CHALLENGES ▸
1/ In the Gmail skill review, which files does the package contain?
2/ Using the Gmail skill review, explain in one to three sentences why it flags the request for a Gmail address and App Password.
# start of TEXT BLOCK
Artifact-based informational review of SKILL.md, metadata, install specs, static scan signals, and capability signals. ClawScan does not execute the skill or run runtime probes.

What this means

Anyone or any process that can access these environment variables may be able to read from or send mail through the configured Gmail account.

Why it was flagged

The skill asks the user to provide a Gmail address and Gmail App Password, which grants SMTP/IMAP access to the account. This is expected for the stated Gmail send/read purpose, but it is sensitive account authority.

Skill content
export GMAIL_USER="your-email@gmail.com"
export GMAIL_APP_PASSWORD="xxxxxxxxxxxxxxxx"
Recommendation

Use a dedicated Gmail account if possible, protect the environment variables, revoke the app password when no longer needed, and avoid using this with a primary or highly sensitive mailbox.

What this means

A mistaken or overly autonomous invocation could expose inbox contents to the agent context or send an unintended email.

Why it was flagged

The documented CLI can send outbound email and read recent inbox messages. These actions are aligned with the skill purpose, but they are impactful and should remain user-directed.

Skill content
./gmail-tool send "recipient@example.com" "Subject" "Body text"
./gmail-tool read 10
Recommendation

Require explicit confirmation before sending emails, keep read counts small, and verify recipient, subject, and body before execution.

What this means

The installed skill may not work as documented, and any separately obtained executable would need its own trust and security review.

Why it was flagged

The package contains only documentation and metadata, while SKILL.md instructs users to run a gmail-tool executable. The actual CLI implementation is not present for review.

Skill content
2 file(s): SKILL.md (2279 bytes); _meta.json (25 bytes)
Recommendation

Only run an implementation from a trusted, reviewed source; do not supply a Gmail App Password to an unverified script or binary.

What this means

If configured, the task could keep running on a schedule and send emails based on inbox content without further prompts.

Why it was flagged

The documentation includes an optional cron-job example that would repeatedly monitor email and send alerts. This is disclosed and purpose-aligned, but it is persistent automation if the user installs it.

Skill content
0 9 * * 1-5 ./gmail-tool read 1 | grep -q "Important" && ./gmail-tool send "you@example.com" "Check Email" "Found important email"
Recommendation

Only add cron jobs intentionally, review the trigger logic carefully, and remove scheduled tasks when no longer needed.
# end of TEXT BLOCK
# start of RECORD EXCERPTS
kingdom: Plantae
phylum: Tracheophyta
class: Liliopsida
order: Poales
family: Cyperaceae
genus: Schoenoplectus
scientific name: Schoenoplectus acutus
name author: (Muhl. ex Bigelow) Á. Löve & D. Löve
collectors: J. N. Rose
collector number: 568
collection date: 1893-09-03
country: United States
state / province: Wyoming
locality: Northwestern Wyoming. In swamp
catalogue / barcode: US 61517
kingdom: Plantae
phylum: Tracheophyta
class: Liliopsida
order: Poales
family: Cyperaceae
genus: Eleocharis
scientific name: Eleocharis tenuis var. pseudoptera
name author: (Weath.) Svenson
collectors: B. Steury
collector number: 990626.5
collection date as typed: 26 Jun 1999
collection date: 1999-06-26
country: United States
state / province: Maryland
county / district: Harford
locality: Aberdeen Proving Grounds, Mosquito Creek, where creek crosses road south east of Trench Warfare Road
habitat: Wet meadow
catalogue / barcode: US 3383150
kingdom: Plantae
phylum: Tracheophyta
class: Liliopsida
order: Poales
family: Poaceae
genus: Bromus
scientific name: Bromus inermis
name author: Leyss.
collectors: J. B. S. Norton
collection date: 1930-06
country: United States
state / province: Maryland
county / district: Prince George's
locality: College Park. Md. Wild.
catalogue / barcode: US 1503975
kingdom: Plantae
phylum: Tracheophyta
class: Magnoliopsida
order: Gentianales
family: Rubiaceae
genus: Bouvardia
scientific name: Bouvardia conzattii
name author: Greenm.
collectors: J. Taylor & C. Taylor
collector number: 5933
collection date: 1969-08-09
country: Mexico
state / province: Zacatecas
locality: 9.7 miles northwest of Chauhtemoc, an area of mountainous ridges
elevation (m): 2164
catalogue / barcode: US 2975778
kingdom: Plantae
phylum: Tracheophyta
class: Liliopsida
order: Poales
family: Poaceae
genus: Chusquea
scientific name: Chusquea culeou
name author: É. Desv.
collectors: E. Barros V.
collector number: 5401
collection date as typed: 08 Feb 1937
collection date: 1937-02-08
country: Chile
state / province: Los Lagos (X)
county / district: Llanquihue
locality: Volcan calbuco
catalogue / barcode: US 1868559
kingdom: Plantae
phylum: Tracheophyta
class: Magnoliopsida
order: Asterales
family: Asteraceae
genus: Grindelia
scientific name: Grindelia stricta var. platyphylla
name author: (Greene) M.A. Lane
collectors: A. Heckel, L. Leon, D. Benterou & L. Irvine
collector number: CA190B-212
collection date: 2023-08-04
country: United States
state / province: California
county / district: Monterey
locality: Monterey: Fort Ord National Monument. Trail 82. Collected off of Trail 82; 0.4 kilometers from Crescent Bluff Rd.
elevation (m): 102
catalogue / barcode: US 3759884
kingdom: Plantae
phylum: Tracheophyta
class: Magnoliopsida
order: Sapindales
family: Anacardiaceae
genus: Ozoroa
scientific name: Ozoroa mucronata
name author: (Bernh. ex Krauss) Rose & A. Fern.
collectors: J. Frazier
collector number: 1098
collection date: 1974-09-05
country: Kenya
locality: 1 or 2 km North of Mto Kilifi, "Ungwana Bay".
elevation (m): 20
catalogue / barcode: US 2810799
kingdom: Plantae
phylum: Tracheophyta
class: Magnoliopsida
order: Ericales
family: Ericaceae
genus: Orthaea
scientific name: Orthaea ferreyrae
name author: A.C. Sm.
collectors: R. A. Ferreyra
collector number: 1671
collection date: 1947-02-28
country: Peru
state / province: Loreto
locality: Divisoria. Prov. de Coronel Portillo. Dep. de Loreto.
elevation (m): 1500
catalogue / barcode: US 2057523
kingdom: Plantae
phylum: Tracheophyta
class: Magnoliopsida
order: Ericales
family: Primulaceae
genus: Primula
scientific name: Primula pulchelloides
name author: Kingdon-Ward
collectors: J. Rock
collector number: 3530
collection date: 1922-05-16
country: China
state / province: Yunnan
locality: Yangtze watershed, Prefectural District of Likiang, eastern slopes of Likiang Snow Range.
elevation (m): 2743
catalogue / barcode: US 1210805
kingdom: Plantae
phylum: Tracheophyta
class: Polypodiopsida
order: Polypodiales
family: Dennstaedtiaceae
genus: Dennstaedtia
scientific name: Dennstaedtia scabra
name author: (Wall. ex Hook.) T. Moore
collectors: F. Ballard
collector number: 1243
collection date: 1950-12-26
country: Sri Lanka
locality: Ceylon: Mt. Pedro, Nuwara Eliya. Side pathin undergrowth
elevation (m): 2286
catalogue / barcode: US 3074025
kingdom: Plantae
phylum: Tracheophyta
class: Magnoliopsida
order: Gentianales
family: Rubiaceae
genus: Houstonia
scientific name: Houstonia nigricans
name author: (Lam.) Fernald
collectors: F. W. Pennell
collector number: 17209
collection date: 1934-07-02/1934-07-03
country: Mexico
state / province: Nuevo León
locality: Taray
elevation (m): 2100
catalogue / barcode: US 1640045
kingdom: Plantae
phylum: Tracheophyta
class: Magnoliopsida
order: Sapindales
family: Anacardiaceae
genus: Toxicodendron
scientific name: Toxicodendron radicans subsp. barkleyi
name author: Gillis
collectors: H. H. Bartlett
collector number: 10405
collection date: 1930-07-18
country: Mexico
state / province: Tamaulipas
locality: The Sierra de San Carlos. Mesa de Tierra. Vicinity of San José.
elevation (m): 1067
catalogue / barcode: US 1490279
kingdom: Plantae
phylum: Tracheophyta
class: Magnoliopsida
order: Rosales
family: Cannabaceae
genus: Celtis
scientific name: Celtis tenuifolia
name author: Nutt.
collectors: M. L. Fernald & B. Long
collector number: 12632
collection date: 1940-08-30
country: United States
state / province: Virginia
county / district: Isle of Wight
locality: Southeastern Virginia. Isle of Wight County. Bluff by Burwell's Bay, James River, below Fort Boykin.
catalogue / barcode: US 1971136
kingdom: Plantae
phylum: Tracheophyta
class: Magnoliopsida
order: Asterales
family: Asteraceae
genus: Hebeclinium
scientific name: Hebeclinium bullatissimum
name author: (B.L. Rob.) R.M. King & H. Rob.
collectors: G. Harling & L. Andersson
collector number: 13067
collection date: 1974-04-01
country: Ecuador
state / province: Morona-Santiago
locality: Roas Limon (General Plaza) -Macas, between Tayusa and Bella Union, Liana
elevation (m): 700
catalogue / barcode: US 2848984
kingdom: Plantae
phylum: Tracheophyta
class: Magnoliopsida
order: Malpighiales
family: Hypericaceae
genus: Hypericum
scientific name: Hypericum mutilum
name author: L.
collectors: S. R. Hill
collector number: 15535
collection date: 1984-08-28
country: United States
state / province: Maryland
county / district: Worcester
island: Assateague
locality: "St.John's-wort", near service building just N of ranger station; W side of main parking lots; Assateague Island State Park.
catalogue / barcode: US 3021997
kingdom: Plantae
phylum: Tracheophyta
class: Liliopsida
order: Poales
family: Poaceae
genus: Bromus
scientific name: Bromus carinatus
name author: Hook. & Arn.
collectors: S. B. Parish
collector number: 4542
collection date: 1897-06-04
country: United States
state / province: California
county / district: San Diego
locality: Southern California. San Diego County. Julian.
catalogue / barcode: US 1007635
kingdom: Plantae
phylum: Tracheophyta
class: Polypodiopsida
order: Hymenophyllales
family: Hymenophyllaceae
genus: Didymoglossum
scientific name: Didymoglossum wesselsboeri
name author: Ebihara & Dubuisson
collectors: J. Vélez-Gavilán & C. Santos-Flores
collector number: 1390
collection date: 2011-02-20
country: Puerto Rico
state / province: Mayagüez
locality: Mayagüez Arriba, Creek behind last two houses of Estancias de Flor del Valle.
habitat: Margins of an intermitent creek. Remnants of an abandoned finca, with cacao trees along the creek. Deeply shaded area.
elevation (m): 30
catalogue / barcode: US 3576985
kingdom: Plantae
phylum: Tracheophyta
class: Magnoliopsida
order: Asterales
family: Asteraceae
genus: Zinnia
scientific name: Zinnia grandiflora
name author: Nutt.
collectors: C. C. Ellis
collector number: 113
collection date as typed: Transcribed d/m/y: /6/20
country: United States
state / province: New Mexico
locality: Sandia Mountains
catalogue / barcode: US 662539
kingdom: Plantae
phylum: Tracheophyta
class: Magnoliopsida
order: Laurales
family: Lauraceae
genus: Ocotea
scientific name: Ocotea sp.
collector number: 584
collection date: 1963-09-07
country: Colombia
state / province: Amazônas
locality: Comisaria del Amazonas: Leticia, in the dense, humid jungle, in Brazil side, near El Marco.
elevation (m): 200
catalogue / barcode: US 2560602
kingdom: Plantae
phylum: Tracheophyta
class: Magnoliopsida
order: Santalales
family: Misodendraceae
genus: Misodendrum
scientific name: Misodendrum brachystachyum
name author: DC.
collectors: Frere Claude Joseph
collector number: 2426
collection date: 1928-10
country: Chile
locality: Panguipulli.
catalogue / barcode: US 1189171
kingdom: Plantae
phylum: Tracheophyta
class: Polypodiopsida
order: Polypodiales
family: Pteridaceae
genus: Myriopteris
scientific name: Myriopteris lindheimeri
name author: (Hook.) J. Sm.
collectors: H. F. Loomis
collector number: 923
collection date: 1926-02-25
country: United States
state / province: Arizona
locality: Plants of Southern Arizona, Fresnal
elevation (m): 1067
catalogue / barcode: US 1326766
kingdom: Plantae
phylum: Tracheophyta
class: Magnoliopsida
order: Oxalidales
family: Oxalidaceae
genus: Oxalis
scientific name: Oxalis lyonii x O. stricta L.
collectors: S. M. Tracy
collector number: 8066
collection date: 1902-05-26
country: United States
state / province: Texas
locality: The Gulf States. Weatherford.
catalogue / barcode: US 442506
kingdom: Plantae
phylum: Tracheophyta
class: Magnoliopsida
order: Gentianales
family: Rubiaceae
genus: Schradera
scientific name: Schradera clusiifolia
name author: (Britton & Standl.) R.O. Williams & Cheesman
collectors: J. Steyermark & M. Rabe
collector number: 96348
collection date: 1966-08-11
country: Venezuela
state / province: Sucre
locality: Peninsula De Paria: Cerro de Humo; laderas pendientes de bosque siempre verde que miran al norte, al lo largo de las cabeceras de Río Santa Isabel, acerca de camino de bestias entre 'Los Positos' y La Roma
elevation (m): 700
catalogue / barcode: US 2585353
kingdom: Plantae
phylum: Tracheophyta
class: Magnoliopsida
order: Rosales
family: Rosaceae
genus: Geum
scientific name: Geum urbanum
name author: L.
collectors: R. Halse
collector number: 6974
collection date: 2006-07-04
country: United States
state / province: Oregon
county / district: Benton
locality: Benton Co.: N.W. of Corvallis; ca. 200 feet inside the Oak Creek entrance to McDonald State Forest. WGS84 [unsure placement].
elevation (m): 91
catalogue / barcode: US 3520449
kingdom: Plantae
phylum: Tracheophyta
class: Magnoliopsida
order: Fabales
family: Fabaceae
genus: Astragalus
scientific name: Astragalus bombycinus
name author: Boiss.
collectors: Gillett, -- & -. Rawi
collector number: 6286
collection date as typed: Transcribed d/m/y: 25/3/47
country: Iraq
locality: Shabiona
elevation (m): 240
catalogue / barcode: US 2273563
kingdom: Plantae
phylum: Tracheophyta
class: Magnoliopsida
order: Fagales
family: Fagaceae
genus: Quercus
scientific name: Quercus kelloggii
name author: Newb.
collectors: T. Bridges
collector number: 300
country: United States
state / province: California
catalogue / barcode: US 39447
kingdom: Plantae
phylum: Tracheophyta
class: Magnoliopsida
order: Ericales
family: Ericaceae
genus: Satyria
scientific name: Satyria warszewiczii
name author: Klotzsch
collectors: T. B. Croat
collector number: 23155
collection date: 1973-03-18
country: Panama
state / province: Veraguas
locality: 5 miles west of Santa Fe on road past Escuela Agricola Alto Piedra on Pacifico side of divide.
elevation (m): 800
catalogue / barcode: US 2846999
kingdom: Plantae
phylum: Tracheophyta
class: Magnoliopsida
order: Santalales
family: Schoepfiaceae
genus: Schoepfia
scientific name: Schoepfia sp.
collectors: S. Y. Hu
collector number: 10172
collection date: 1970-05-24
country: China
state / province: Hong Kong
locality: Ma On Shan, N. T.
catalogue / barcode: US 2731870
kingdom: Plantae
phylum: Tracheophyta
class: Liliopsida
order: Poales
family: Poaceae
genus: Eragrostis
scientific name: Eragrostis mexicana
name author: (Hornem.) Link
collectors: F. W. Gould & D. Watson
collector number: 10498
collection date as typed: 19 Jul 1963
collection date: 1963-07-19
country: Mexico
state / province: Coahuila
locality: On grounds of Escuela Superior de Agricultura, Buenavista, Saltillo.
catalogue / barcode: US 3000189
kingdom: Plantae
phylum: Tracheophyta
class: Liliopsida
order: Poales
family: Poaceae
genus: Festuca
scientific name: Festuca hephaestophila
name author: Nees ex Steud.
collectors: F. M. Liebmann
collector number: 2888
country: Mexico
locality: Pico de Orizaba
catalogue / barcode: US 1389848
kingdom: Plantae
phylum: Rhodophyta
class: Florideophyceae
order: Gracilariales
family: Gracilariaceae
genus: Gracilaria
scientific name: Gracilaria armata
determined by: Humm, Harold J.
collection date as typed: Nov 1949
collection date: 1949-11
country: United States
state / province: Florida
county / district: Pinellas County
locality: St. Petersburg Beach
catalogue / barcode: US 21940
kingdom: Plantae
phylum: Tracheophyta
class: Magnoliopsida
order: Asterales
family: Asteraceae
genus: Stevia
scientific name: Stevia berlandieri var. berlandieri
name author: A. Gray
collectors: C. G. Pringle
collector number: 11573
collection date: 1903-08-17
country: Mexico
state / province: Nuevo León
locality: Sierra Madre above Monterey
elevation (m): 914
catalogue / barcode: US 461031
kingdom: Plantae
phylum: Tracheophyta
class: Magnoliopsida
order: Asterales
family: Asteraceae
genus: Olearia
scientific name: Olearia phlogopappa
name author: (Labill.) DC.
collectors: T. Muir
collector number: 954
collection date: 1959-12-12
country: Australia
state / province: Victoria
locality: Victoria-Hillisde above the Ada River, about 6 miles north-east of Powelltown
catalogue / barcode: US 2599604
# end of RECORD EXCERPTS
RESPONSES ▸
1/ SKILL.md (2279 bytes) and _meta.json (25 bytes).

2/ The App Password grants SMTP/IMAP access to the account. That access fits the skill's send/read purpose but is still sensitive account authority. Anyone or any process that can reach the environment variables could read from or send mail through the configured account.